**Directions**
Collect every line of the records that contains the string "operationType", and copy each one out.

* BEGIN Given records *

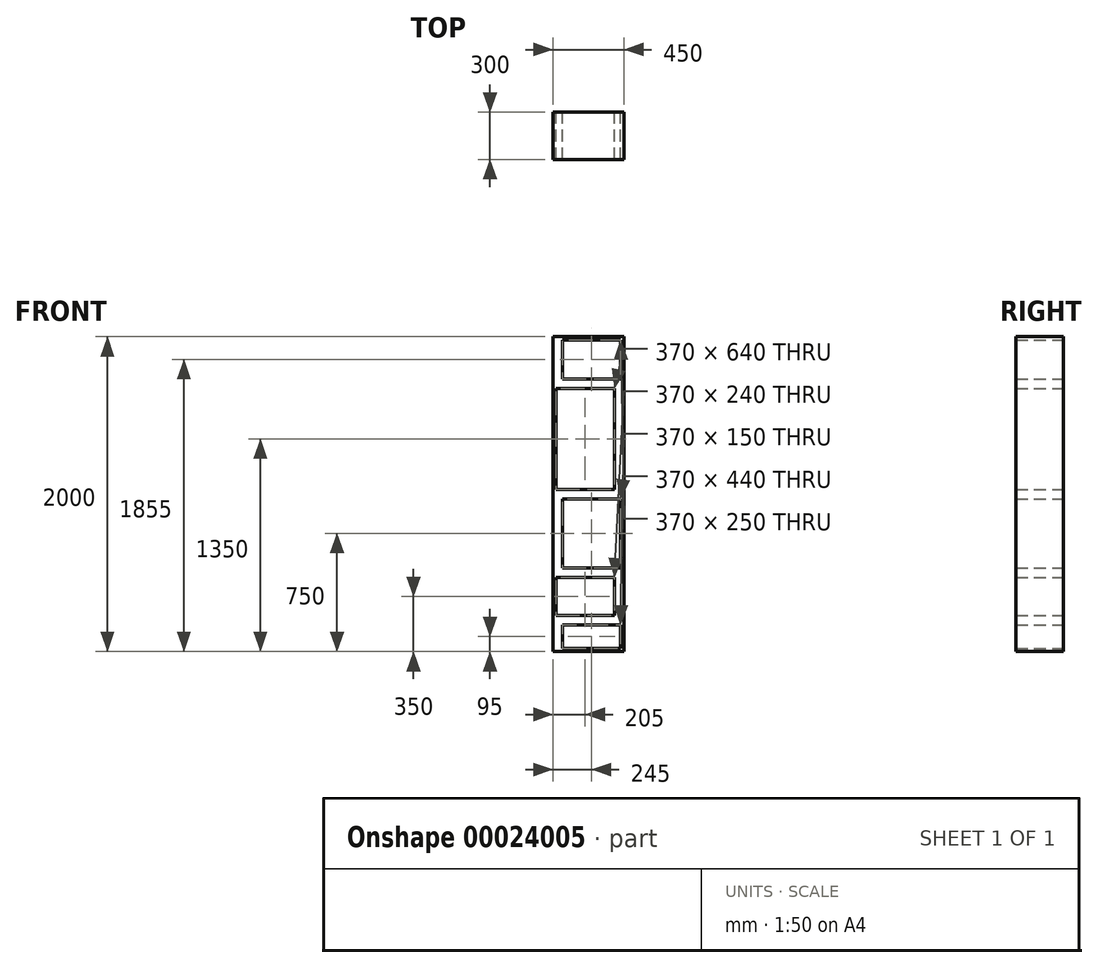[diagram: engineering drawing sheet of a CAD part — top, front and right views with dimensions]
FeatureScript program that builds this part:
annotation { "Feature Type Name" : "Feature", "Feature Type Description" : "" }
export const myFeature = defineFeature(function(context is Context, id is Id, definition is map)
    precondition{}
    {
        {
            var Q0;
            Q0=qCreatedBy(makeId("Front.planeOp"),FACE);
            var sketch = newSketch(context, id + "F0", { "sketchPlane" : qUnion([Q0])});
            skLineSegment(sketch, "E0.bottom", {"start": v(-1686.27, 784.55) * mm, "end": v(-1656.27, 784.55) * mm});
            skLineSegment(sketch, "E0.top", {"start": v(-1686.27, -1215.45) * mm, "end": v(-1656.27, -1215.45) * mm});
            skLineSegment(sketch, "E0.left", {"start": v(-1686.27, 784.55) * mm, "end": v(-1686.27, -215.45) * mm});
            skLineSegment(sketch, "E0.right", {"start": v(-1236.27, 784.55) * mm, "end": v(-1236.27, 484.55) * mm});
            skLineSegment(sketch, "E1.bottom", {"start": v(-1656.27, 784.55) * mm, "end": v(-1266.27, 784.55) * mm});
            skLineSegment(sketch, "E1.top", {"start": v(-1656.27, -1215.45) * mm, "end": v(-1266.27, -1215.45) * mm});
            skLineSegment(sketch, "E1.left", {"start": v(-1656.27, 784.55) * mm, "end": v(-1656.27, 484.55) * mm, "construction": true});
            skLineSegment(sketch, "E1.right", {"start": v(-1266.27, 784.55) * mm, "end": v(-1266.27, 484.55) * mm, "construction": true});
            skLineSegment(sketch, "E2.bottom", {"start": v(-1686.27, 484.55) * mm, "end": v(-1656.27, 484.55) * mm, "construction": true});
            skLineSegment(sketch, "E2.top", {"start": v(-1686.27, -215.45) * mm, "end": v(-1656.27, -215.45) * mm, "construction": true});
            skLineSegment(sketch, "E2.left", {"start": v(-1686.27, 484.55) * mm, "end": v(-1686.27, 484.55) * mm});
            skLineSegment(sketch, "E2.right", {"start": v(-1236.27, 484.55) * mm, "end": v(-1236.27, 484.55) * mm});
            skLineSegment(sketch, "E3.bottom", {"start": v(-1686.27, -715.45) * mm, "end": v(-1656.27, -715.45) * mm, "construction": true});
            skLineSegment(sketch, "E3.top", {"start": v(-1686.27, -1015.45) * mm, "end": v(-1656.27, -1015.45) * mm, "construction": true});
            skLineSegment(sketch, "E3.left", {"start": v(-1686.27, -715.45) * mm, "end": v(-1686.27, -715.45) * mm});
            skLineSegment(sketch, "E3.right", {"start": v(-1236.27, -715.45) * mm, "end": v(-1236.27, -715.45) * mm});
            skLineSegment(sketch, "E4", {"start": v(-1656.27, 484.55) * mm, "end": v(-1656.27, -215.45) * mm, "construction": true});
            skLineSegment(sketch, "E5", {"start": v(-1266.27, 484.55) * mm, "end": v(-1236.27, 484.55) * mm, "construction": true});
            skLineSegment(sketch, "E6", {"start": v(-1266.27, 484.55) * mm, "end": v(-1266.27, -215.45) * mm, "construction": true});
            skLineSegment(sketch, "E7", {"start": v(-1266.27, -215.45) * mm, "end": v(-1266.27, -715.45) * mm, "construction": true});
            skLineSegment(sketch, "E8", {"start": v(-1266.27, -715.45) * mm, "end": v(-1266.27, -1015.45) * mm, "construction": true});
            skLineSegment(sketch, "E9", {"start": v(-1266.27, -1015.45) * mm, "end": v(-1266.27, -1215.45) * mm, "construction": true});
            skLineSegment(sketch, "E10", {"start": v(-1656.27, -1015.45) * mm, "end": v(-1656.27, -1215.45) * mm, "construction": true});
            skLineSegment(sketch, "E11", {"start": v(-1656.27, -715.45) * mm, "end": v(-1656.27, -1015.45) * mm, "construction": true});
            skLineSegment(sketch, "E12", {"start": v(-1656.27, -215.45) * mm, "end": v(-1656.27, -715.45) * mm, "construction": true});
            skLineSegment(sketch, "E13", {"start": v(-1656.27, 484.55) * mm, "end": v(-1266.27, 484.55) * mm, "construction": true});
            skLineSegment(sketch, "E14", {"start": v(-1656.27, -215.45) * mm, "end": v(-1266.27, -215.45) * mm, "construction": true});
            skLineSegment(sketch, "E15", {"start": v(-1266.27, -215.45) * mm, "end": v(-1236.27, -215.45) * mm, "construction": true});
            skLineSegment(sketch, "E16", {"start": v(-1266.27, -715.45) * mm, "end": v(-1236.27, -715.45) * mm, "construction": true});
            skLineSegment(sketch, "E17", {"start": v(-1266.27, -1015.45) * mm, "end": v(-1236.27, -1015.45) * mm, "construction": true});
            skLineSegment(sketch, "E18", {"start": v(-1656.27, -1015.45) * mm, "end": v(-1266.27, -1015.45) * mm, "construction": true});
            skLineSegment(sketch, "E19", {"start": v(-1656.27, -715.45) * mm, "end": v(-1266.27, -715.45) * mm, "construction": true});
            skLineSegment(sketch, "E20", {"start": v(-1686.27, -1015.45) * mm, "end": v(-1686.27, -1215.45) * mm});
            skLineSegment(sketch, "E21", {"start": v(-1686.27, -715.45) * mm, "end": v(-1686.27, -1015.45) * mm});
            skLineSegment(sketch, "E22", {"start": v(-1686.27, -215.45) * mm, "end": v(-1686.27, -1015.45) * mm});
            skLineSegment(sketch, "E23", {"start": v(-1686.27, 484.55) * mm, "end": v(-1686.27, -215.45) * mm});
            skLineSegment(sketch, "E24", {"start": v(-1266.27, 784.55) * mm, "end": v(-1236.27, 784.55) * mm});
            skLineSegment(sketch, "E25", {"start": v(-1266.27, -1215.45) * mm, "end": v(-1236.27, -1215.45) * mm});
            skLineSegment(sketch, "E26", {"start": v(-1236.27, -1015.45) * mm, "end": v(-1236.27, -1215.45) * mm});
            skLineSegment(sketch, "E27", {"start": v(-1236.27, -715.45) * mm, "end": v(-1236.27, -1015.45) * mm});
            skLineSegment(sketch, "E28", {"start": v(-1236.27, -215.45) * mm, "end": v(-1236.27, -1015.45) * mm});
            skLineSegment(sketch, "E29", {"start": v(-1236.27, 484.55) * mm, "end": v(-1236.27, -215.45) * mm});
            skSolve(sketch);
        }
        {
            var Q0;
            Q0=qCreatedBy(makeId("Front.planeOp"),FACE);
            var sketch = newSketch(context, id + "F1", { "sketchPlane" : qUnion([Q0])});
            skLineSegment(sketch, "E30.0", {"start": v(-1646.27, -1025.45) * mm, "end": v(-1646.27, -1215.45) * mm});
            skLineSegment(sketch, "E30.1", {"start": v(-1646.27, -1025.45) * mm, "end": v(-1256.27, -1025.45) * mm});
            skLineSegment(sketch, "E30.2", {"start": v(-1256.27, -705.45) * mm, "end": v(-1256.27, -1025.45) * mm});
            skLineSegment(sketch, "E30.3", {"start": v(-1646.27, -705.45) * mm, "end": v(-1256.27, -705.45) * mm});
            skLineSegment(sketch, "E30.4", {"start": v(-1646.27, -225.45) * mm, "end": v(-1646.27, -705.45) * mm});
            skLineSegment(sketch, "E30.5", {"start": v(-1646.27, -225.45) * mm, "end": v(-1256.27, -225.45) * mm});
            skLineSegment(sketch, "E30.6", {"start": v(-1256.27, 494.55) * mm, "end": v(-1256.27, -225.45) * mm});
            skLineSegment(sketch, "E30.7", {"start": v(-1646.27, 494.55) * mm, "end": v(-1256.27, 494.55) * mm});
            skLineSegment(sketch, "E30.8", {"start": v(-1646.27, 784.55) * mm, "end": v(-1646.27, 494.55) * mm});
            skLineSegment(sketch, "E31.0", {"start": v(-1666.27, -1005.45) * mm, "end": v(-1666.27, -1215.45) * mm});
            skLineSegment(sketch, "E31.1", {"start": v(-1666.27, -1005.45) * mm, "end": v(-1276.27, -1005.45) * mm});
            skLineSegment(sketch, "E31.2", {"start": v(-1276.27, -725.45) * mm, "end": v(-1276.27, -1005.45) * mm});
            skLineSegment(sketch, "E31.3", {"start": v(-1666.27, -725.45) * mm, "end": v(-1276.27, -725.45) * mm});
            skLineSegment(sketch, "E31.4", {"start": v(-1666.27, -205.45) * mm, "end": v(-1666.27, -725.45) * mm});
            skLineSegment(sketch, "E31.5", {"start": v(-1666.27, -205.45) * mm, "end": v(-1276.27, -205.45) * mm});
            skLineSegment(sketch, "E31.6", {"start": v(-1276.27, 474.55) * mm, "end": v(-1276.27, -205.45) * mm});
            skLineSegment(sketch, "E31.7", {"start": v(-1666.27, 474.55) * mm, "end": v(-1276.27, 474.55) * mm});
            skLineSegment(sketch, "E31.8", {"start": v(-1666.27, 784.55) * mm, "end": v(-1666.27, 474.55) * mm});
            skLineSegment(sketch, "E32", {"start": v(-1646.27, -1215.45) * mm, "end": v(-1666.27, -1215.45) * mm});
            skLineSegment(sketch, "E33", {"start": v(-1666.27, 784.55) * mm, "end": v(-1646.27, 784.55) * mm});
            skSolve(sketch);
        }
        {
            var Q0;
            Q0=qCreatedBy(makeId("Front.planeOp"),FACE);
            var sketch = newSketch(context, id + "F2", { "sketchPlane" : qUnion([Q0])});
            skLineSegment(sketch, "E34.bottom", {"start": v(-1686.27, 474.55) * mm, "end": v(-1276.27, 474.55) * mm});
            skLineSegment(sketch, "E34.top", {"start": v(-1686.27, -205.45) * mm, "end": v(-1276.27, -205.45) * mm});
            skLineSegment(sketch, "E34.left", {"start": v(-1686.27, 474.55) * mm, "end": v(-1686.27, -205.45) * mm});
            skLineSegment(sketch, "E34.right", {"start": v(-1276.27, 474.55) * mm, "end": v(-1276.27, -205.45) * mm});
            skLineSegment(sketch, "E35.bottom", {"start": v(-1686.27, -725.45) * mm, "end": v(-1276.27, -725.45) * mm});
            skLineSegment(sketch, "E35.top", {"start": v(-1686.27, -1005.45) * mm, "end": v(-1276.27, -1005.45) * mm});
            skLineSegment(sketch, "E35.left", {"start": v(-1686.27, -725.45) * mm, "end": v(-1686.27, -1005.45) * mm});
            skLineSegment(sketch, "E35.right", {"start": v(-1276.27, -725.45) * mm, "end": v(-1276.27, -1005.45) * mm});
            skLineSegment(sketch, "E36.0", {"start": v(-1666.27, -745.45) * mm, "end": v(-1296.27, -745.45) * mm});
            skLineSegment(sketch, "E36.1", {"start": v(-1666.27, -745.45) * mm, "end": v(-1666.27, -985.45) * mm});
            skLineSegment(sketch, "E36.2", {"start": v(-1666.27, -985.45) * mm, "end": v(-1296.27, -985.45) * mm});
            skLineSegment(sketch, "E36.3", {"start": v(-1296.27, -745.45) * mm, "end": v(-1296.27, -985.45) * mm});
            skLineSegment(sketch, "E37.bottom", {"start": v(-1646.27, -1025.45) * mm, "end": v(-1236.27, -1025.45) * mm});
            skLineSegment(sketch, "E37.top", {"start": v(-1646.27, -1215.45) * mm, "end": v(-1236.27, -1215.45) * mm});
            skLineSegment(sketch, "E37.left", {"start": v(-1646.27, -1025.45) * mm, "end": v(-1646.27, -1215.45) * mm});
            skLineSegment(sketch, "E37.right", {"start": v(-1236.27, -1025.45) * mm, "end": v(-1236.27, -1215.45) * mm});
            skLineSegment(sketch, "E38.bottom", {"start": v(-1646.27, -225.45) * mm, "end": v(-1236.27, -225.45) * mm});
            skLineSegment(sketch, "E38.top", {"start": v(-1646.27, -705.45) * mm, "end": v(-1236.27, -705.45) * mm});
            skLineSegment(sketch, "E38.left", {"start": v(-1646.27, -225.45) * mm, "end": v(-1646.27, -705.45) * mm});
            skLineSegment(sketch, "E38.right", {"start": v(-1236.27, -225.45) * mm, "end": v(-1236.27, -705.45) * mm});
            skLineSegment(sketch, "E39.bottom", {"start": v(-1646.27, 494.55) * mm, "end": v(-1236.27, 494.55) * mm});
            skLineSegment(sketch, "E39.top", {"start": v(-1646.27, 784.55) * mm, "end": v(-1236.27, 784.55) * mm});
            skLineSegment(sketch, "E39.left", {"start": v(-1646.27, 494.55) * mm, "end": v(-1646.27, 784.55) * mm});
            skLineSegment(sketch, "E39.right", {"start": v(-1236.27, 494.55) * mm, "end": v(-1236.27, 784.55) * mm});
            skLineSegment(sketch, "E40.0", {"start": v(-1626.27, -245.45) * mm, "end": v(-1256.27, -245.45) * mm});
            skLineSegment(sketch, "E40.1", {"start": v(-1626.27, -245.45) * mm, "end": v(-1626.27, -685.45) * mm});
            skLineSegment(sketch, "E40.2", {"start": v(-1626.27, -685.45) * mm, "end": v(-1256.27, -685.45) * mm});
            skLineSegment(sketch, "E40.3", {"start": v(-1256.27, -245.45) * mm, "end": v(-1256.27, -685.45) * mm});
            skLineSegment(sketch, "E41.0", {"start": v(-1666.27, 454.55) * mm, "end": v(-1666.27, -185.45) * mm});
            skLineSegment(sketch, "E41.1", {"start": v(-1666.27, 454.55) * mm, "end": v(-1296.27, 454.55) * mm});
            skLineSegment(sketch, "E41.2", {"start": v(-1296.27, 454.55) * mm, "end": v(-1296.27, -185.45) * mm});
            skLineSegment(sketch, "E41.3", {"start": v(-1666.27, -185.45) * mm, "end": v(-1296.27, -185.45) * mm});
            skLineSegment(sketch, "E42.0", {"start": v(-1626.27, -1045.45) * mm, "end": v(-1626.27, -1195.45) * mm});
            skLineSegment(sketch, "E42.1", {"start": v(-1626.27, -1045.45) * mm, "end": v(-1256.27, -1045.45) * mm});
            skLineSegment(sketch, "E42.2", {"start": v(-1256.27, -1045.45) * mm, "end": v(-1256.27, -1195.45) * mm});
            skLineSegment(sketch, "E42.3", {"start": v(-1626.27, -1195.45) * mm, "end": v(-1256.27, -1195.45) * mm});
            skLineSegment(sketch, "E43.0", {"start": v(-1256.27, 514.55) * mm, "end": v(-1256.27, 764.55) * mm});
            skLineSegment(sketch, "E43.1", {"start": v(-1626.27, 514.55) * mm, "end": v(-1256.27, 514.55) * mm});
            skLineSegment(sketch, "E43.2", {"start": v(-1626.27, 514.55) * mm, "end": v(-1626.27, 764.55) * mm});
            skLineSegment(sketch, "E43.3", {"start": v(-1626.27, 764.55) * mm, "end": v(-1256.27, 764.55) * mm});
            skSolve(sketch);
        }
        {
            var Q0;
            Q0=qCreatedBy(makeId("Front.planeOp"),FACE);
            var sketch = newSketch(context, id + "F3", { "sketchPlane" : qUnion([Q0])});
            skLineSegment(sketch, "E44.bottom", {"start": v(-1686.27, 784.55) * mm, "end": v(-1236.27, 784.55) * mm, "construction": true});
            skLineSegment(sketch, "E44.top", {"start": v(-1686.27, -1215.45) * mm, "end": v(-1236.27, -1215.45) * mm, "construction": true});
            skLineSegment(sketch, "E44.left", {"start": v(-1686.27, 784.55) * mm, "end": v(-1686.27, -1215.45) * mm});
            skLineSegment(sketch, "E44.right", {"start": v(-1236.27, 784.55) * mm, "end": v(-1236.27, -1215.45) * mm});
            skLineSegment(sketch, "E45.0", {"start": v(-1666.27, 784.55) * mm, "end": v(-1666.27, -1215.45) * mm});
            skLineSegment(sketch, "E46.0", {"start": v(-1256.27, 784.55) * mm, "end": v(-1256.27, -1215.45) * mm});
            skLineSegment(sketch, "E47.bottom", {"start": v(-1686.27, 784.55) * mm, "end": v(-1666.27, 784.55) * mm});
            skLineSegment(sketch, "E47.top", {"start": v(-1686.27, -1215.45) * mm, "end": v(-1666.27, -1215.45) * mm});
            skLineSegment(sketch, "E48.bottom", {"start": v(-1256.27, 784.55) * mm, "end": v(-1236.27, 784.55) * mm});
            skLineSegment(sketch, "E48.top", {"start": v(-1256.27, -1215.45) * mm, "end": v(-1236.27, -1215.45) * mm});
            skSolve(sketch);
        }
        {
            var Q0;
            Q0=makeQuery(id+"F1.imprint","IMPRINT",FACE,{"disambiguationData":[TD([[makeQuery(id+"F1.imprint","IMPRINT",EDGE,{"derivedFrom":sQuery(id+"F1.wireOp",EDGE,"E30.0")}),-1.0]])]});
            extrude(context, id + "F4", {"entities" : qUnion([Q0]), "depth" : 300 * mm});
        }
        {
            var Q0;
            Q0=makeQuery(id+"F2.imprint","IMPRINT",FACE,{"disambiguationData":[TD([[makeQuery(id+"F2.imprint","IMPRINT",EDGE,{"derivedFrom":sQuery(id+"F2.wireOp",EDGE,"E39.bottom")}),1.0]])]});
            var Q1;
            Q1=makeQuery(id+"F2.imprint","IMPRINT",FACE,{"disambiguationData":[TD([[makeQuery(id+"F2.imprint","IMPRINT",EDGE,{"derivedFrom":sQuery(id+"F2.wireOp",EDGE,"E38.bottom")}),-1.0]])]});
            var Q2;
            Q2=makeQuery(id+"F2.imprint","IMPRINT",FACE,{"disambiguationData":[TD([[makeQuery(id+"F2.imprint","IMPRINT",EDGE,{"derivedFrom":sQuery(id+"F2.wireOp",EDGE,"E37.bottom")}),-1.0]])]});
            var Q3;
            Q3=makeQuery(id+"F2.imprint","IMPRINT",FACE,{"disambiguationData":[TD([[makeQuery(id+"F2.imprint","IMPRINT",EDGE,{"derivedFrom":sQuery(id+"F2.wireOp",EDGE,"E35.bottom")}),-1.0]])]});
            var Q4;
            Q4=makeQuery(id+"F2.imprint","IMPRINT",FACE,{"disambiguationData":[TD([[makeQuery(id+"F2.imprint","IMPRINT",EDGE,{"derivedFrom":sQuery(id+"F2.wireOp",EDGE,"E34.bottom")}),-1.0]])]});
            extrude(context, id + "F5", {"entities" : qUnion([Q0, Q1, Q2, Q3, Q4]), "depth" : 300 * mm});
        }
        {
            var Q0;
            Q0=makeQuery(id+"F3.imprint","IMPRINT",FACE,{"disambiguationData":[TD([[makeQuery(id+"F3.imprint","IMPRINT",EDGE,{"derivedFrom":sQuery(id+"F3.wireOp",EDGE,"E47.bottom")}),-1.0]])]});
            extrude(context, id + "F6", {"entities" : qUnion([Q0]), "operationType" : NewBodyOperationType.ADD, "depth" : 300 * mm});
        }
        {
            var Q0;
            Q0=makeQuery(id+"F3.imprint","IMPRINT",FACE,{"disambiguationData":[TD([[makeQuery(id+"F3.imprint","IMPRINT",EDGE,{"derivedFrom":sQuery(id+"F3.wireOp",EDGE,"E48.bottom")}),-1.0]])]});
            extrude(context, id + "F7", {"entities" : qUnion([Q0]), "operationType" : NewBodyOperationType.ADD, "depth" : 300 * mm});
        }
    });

* END Given records *

**Full output**
            extrude(context, id + "F6", {"entities" : qUnion([Q0]), "operationType" : NewBodyOperationType.ADD, "depth" : 300 * mm});
            extrude(context, id + "F7", {"entities" : qUnion([Q0]), "operationType" : NewBodyOperationType.ADD, "depth" : 300 * mm});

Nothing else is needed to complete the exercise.